### WHAT IS BEING ASKED
Restrict the output to the lines below starting at the one that contains "(578, 304) none" and ending at the one that contains "[345,622,586,637] [81,641,354,656] --outdir=out/project", and restate them word for word, both ends included.

### THE INPUT
------------------------
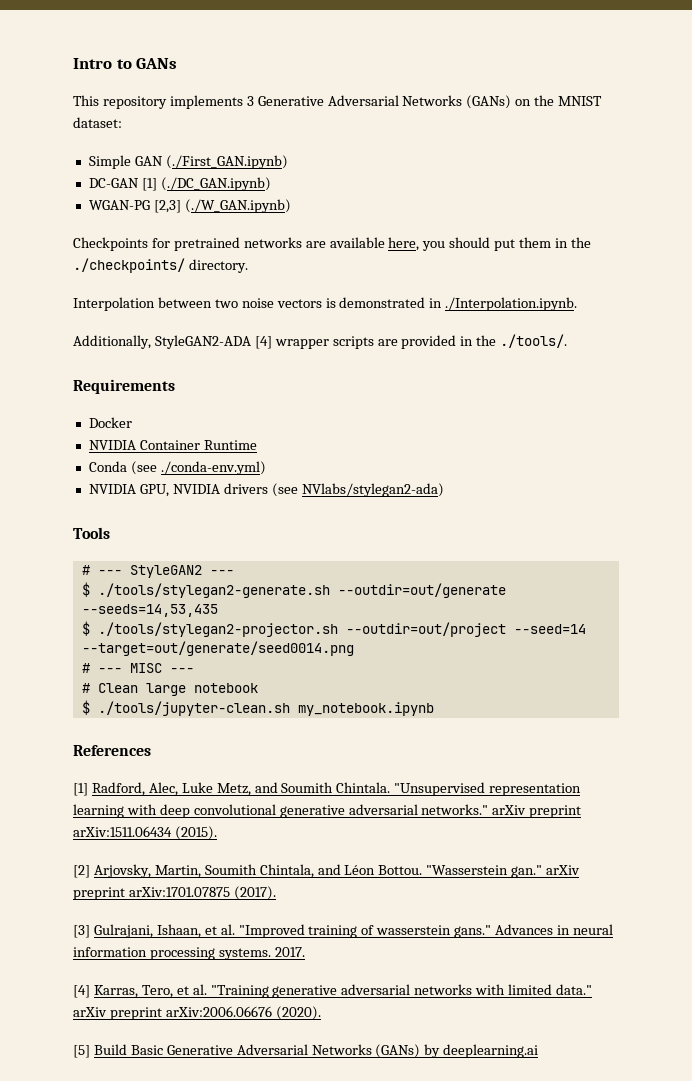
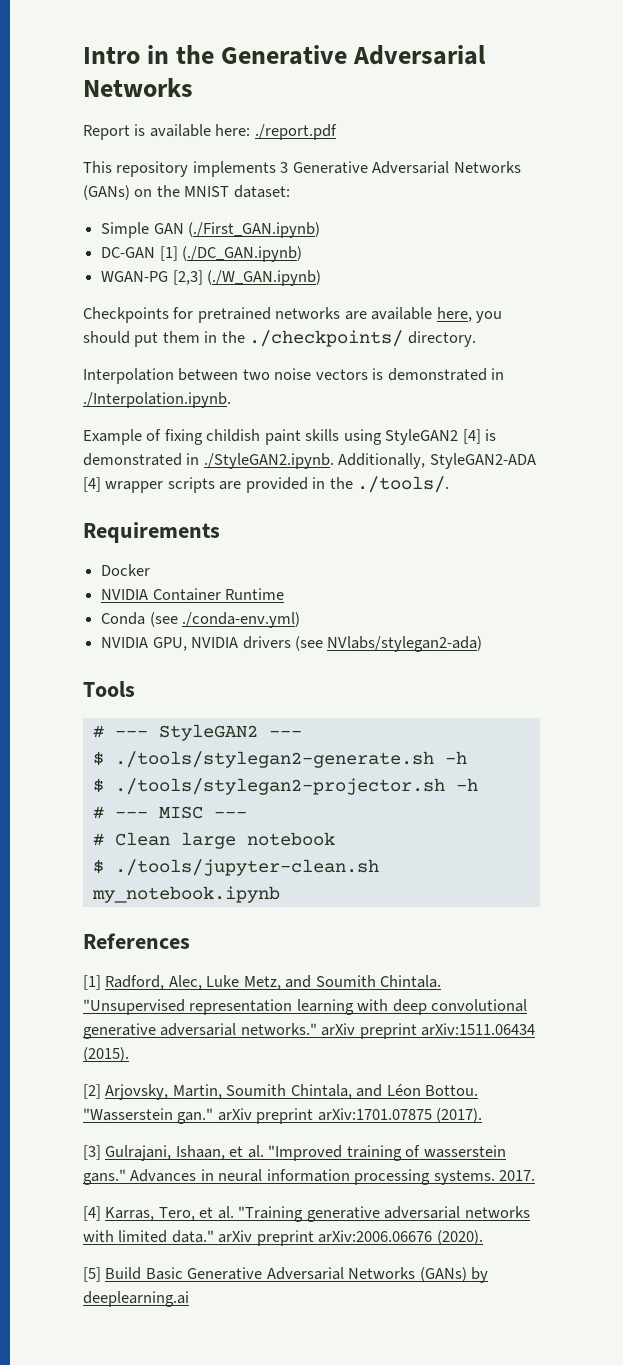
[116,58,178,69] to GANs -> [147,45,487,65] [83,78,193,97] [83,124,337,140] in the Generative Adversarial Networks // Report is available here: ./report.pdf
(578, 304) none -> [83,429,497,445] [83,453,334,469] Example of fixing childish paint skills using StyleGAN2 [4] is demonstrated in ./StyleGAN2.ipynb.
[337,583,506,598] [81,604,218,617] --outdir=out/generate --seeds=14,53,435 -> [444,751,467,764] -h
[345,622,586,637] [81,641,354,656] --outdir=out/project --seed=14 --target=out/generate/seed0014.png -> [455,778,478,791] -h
------------------------
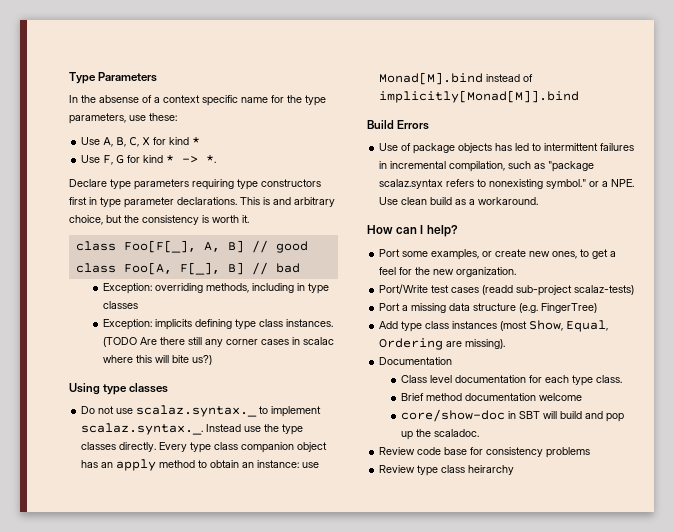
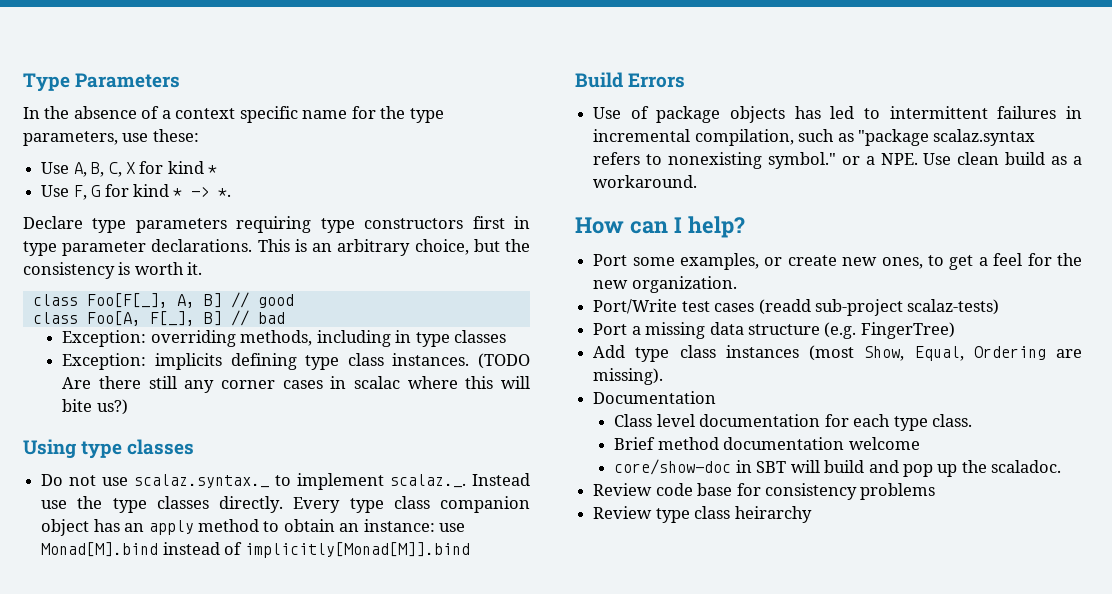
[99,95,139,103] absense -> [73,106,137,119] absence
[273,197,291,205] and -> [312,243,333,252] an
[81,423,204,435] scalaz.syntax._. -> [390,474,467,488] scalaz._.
------------------------
### SOLUTION TO THE EXERCISE
(578, 304) none -> [83,429,497,445] [83,453,334,469] Example of fixing childish paint skills using StyleGAN2 [4] is demonstrated in ./StyleGAN2.ipynb.
[337,583,506,598] [81,604,218,617] --outdir=out/generate --seeds=14,53,435 -> [444,751,467,764] -h
[345,622,586,637] [81,641,354,656] --outdir=out/project --seed=14 --target=out/generate/seed0014.png -> [455,778,478,791] -h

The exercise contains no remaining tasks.